The system first sent out an alert to staff members to screen specific patients who were found to be at high risk. The system was then used to immediately flag positive results, giving infection-control nurses the opportunity to decide whether or not to isolate those patients.

According to findings, 20% of high-risk patients tested positive, compared to 4.1% of low-risk patients, a more than five-fold increase.

“The key is who you test,” Dr. Evans points out. “We have been able to identify 10% who are high-risk, some 20% of whom are carriers.” According to the CDC, 19,000 patients died of MRSA in the U.S. in 2005 and 95,000 were infected.

High yield indicators
The high-risk criterion with the highest predictive value was previous MRSA colonization or infection, which accounted for 61% of the high-risk patients identified. That was followed by previous antibiotic use plus hospitalization of more than 10 days, which applied to 33% of patients flagged by the surveillance system as high risk. The criterion with the lowest positive predictive value was hemodialysis, which applied to only 6.5% of asymptomatic carriers identified.

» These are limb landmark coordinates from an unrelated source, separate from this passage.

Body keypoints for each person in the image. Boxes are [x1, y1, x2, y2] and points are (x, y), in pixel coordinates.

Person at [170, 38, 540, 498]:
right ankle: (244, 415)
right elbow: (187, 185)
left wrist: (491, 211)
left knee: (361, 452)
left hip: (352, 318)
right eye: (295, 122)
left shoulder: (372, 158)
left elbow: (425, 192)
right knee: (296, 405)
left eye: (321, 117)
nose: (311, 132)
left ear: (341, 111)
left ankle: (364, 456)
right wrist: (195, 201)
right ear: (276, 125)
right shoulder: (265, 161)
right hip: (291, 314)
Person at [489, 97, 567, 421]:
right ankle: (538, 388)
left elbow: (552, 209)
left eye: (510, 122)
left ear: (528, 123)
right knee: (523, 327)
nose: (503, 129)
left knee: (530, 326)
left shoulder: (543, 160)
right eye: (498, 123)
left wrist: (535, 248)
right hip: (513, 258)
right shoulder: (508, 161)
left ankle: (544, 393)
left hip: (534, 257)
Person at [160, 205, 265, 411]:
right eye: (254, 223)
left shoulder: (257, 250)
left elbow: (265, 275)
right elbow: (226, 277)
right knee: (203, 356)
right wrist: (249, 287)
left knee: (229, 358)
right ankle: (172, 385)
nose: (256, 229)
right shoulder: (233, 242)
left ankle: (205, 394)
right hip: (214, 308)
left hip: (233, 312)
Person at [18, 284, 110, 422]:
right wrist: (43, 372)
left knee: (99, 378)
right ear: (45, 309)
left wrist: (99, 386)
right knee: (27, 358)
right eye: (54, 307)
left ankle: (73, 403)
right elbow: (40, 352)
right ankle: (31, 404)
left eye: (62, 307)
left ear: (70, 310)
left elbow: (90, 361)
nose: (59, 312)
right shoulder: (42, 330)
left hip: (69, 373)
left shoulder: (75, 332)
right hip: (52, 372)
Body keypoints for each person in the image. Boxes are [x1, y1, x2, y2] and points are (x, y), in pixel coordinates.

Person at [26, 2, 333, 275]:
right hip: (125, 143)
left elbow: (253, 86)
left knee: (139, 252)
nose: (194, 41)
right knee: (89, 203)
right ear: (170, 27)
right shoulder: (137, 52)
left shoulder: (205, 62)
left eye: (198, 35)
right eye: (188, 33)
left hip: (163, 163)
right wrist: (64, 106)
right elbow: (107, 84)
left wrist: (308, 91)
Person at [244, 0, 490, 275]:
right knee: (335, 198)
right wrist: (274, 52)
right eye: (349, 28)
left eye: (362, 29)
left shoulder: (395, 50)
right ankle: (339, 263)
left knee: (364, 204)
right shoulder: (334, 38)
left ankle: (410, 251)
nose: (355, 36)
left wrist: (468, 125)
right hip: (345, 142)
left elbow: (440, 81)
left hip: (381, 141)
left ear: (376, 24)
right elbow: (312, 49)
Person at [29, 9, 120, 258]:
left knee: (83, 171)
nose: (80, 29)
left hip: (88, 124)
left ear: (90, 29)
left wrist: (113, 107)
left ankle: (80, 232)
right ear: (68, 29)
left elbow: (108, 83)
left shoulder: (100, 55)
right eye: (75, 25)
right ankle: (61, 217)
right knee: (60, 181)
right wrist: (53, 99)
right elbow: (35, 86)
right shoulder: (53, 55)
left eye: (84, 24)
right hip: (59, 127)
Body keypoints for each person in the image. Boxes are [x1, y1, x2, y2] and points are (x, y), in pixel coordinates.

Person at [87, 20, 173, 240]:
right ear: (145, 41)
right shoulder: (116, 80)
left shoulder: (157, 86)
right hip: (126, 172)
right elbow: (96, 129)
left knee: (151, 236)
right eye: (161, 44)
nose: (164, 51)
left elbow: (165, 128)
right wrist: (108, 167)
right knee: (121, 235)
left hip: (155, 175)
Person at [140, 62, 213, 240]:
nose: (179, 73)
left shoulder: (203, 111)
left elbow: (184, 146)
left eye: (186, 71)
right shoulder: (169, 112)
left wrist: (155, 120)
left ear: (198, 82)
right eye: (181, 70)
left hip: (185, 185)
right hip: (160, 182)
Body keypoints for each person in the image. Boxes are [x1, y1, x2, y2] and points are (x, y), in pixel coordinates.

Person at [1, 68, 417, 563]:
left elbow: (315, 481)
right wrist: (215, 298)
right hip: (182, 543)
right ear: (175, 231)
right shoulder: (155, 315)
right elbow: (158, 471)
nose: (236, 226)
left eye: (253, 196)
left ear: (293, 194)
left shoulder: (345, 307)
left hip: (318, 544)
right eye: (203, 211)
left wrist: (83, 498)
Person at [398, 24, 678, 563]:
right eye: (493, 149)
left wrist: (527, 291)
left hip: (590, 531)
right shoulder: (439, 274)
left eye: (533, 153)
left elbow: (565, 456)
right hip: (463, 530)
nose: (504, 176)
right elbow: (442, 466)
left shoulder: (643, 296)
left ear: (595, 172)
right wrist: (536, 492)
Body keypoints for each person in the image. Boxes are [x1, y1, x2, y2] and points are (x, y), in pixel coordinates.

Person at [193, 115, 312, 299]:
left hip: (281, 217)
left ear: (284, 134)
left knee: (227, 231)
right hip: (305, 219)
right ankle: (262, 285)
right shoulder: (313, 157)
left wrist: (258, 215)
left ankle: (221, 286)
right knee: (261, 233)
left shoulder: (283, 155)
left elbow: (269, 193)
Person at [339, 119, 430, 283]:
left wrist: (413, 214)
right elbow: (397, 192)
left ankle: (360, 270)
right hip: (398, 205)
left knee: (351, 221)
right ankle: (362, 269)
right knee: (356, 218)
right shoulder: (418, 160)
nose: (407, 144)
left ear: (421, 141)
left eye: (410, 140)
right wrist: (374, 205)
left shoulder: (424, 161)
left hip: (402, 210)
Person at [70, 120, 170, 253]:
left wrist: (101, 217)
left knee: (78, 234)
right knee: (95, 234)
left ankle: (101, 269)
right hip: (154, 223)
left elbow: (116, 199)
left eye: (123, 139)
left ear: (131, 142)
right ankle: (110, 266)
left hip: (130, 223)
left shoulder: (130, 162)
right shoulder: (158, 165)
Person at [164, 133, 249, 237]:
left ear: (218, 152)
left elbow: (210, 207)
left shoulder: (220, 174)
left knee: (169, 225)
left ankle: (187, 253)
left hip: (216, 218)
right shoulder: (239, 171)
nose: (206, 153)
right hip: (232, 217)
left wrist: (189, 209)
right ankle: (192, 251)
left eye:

While the study demonstrated the feasibility of using technology for surveillance, Dr. Evans points out that “other issues” became apparent during the study. For instance, some members of the Intermountain community worried that identifying high-risk patients might violate patient privacy. There were also concerns about who would pay for the laboratory test to confirm carriage.

Grants solved the financial issue for the study. As for privacy, “we pointed out the high possibility that these asymptomatic patients could re-infect themselves with a line or other infection,” says Dr. Evans. “We made the case that identification was good preventive care for those patients, not just a strategy to head off transmitting the infection to others.”

Logistical problems
Researchers also uncovered a host of implementation issues. On newly admitted patients, for instance, nurses were so busy attending to patients’ other needs that they would acknowledge an alert to get a nasal swab on a high-risk patient, but then forget to collect and order the test. Nurses ended up requesting that such alerts be delayed for 45 minutes after admission.

The research team also realized that it had to contend with another unexpected factor: “alert fatigue.” Physicians and nurses at LDS had already been using flashing computer screens to flag ventilator disconnects and programming problems with infusion pumps.

When the research team used that same alert system for MRSA alerts, it found that some staff wanted to preserve flashing screens for medical emergencies. The bottom line was that nurses didn’t always consider MRSA a high-risk problem.

“We plan to test alternate deployment methods in future versions,” the study authors wrote, “to avoid the potential for alert fatigue.”

Moving forward
The study laid the groundwork for future research in how technology can target MRSA screening. It also showed, Dr. Evans points out, that a hospital does not have to test everyone to get a result worth pursuing.

Almost two years after the study took place, LDS continues to use the data-mining software, but it only sends out alerts to its ICU. Doctors in the ICU asked that the surveillance program continue, so those physicians now receive both flashing-screen alerts and e-mails when high-risk patients are identified.

The issue of whether to make the surveillance standard throughout the hospital, let alone the rest of the Intermountain system, is still being discussed. Despite the system’s unique capacity, Dr. Evans says that using the technology raises bottom-line questions that will sound familiar to hospitalists who work in facilities without such state-of-the-art resources.

“During the study period, a grant paid for the nasal swabs,” he says. “So the question is: How are we going to do follow-up, and where’s the return on investment? Everybody thinks it’s a great thing to do, but who’s going to pay for it?”

Judi Hasson is a freelance writer based in McLean, Va.